• PROBLEM DETAILS
In the records below, find each line containing the word "lines" and copy it.

>>>

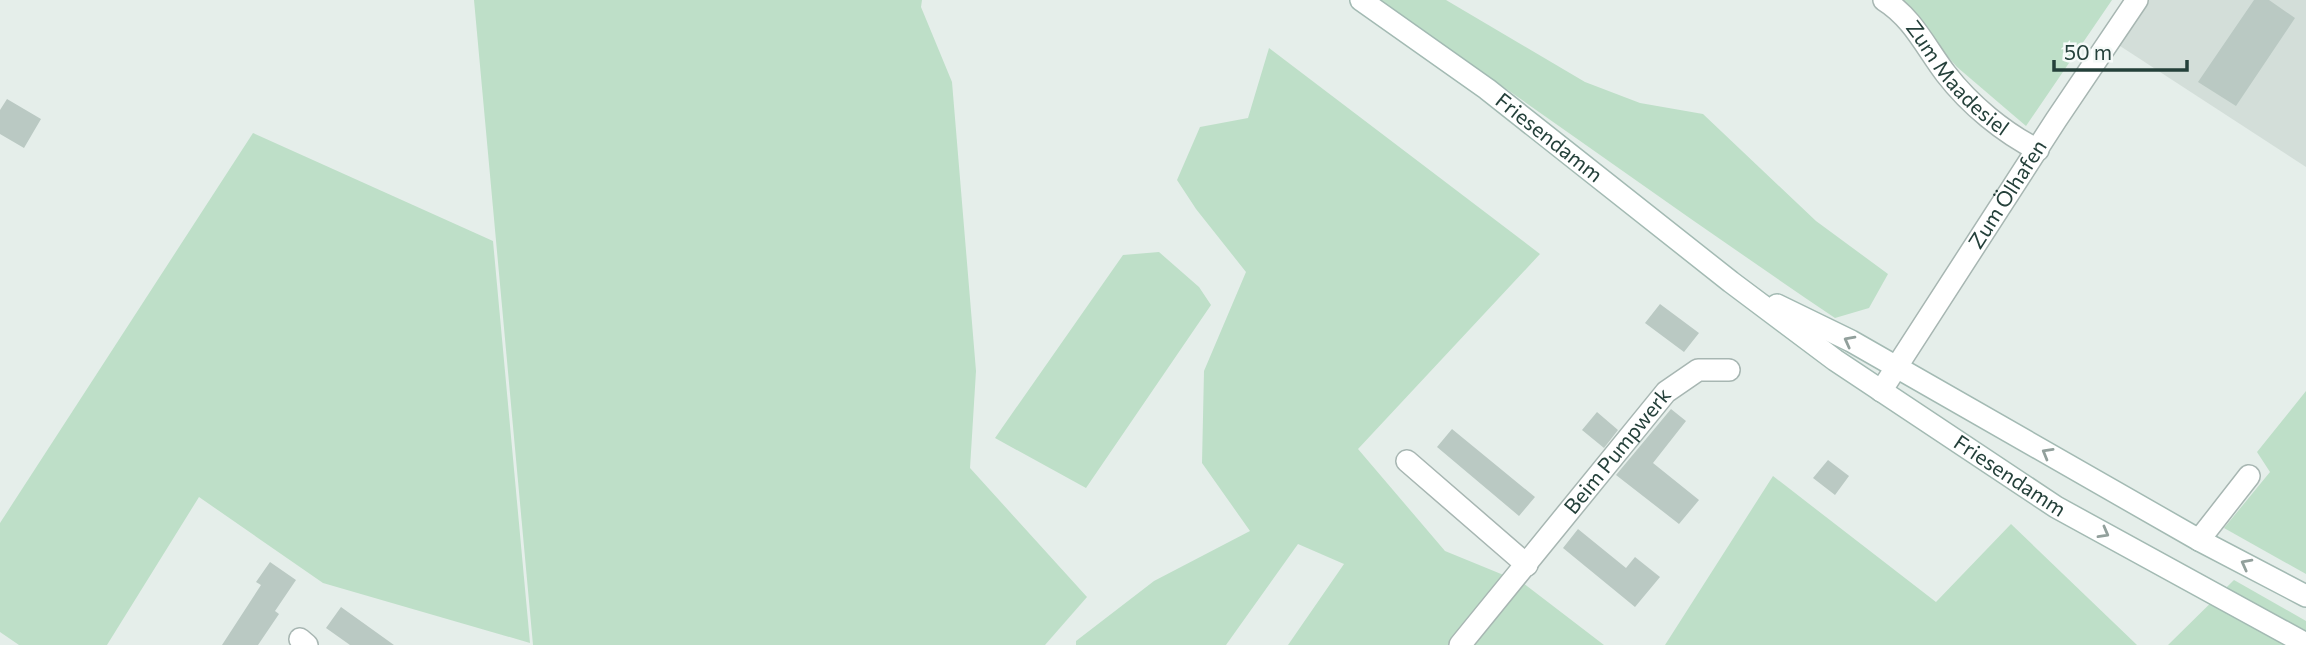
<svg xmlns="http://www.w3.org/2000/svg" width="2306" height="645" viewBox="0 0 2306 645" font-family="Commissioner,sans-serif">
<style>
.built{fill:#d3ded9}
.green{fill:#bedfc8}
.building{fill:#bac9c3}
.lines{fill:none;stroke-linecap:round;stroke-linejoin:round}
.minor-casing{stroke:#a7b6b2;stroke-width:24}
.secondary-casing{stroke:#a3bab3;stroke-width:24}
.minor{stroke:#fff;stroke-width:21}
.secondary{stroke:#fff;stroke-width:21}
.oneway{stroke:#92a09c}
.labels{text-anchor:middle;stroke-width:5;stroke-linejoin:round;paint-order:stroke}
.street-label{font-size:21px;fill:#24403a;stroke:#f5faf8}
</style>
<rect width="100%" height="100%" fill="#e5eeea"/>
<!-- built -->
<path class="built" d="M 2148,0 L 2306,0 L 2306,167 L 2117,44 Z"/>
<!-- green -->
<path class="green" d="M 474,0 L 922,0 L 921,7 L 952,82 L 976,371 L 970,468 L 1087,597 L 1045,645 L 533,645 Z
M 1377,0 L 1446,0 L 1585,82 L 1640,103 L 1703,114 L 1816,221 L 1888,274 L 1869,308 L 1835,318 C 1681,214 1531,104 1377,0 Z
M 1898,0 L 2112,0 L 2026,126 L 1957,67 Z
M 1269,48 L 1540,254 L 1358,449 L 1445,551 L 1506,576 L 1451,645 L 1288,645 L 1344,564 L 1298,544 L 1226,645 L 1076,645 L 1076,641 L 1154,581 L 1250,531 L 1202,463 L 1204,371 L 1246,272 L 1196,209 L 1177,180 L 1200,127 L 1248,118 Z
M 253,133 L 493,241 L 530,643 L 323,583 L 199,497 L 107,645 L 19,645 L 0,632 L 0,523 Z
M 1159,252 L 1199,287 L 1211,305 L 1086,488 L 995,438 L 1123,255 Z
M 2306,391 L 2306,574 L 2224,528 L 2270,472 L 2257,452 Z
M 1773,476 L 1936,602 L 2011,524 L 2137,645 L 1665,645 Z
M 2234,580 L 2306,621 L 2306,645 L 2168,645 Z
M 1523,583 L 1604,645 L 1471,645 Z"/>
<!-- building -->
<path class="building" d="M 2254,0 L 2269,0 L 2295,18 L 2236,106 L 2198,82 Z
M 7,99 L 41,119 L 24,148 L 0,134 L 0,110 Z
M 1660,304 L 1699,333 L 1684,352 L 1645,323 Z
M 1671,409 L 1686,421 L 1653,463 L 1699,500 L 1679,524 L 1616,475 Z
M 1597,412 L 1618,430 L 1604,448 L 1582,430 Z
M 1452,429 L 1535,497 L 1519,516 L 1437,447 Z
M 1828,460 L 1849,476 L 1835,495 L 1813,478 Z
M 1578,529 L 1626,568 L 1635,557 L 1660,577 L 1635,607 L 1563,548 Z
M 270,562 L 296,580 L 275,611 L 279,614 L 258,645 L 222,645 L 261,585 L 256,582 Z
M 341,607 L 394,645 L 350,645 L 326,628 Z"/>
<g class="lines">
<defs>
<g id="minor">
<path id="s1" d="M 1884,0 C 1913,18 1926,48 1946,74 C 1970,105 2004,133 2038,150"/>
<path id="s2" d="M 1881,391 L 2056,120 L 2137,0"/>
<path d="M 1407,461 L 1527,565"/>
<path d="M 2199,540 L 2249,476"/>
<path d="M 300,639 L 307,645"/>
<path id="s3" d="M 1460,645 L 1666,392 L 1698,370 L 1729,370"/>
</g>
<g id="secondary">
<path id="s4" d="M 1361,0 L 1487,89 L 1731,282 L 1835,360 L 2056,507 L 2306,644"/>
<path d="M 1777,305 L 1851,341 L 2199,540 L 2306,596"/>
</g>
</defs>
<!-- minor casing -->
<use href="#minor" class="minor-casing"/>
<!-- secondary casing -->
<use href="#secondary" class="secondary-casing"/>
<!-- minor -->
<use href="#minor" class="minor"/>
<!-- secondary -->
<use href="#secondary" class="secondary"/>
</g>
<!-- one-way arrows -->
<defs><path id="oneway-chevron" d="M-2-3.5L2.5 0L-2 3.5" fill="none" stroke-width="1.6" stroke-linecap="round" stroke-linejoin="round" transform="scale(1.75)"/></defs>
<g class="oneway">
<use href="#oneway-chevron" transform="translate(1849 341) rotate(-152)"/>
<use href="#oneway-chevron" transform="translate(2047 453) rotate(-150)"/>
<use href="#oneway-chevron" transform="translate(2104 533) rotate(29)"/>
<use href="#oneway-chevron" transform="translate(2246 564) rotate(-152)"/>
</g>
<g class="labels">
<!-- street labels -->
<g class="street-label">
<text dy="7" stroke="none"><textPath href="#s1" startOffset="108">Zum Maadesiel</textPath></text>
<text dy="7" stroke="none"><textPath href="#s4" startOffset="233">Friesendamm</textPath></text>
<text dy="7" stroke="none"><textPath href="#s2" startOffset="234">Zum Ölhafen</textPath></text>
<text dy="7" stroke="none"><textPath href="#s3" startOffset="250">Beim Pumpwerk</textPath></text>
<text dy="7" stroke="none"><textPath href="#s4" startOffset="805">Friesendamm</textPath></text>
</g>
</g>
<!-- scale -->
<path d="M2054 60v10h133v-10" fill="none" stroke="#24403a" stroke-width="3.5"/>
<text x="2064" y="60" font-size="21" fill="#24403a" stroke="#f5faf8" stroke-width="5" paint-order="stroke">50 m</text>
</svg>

<<<

• WRITTEN SOLUTION
.lines{fill:none;stroke-linecap:round;stroke-linejoin:round}
<g class="lines">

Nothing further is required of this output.